With the increased need to integrate meaningful and engaging technology and ICT capability tools in schools, teachers are increasingly required to discover and learn new ways to incorporate these tools in the classroom to meet their busy curriculum.
Smartboards, webquests, ipads, laptops – the need to engage our active learners in new and interesting ways is ongoing. It can be difficult however to find ways to integrate technology in an authentic way to meet Australian curriculum outcomes – not just use technology for the sake of it, or dare we suggest, for entertainment value.

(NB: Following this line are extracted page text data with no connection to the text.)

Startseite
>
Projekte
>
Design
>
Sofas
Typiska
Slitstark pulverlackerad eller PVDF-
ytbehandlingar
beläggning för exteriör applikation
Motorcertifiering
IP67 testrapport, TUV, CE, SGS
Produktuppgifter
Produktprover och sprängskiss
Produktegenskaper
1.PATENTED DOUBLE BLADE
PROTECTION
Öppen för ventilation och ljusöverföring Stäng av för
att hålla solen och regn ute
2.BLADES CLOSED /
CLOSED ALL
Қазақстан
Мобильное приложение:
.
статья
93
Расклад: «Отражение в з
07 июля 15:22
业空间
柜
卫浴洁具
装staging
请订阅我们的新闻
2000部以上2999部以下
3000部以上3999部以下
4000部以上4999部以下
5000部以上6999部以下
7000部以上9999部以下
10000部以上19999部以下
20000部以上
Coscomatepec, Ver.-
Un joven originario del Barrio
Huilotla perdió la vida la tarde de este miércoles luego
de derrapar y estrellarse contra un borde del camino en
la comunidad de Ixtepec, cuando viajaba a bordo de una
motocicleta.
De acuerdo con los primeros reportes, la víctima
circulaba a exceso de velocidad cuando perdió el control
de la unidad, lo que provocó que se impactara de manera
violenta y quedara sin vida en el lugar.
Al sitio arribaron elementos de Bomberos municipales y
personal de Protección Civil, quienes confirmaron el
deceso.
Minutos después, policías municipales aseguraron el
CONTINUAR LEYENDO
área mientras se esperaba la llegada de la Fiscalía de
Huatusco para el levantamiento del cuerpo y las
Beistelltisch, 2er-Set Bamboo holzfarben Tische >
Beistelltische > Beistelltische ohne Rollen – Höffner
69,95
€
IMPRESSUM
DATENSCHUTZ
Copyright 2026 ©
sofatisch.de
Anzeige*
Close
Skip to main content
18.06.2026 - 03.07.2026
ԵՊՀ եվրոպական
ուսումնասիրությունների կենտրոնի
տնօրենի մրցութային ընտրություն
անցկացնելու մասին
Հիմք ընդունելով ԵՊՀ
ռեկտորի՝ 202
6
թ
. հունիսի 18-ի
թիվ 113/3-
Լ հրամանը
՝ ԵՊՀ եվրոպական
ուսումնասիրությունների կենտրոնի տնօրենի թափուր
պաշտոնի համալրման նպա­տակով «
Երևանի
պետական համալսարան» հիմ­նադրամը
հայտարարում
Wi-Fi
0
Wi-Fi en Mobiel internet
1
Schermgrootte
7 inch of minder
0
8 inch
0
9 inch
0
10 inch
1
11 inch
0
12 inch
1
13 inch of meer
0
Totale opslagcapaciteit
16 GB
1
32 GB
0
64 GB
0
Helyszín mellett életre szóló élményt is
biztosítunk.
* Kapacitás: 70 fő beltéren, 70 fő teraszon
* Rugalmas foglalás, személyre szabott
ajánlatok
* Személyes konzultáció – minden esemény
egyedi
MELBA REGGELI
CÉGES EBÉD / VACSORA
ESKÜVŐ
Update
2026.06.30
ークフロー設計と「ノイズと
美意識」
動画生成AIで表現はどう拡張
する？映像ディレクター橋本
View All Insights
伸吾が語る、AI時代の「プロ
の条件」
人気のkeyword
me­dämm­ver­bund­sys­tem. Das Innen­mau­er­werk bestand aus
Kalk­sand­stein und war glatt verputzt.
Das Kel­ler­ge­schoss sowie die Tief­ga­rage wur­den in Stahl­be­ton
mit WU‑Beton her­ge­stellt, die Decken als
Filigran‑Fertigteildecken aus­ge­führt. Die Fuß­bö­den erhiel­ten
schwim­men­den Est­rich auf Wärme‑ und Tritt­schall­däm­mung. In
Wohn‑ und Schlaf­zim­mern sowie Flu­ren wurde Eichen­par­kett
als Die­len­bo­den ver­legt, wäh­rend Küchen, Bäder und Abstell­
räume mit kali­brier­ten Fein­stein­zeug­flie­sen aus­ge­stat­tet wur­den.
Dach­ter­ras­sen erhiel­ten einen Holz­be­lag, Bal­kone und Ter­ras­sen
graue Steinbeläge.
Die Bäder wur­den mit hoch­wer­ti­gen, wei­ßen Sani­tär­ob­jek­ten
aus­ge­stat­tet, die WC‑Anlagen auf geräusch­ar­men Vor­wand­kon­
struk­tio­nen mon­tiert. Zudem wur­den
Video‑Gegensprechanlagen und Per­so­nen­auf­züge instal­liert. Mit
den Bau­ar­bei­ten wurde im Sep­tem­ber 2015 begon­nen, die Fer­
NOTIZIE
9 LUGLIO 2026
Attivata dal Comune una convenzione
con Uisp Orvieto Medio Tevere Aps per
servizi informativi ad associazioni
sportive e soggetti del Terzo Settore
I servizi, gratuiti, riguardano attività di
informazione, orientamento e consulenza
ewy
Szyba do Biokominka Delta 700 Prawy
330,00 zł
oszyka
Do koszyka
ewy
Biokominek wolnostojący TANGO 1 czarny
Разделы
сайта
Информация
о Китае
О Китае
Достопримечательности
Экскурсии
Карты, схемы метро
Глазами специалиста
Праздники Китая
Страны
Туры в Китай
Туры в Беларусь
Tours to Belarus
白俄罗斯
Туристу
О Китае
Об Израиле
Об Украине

In a time where we also hope to provide real world tangible solutions to an ever-increasing concern amongst many of our students for our climate future, it’s no surprise that a recently launched virtual reality school toolkit, ForestVRTM, has caught the attention of teachers around Australia.
ForestVRTM, allows students to immersively – and virtually – learn through 360 experiences and environments about Australia’s productive forests from seed to shelter – the only carbon positive industry in Australia. The free to view and download online 360 experiences and virtual tours have students immersed right alongside forestry workers while they plant new tree seedlings, or join the log crane operators in their heavy machinery as they get harvested logs ready to be processed into paper and cardboard.
Today’s technology-savvy learners are hungry for this type of experience, and teachers will be pleased to see even their most-trickiest of students, engaged in this approach to learning. ForestLearning, an initiative of Forest and Wood Products Australia Ltd., has launched the immersive toolkit for schools at the recently held Geography Teachers Association Victoria, Australian Geography Teachers Conference, Forest Education Foundation conference in Tasmania, and the Mount Gambier ForestLearning pathways program.
The ForestVRTM Learn Through Immersion virtual reality toolkit, and soon to be launched in early 2020 teaching resources and lesson plans, was developed and designed through collaboration with the Geography Teachers Association Victoria and the Design and Technology Teachers Association Victoria and other successful early adopters of VR in classrooms, in conjunction with leading forest and wood product industry partners.
Filmed at 28 different locations across Australia, the 360 immersive experiences and virtual tours are available to view and download via www.forestlearning.edu.au/forestvr. They can also be useful tools used in conjunction with school field trips to forest areas, as they provide students with the ‘missing links’ in the productive forestry renewable cycle that wouldn’t otherwise be possible to visit for students due to OH&S, bus costs and other barriers.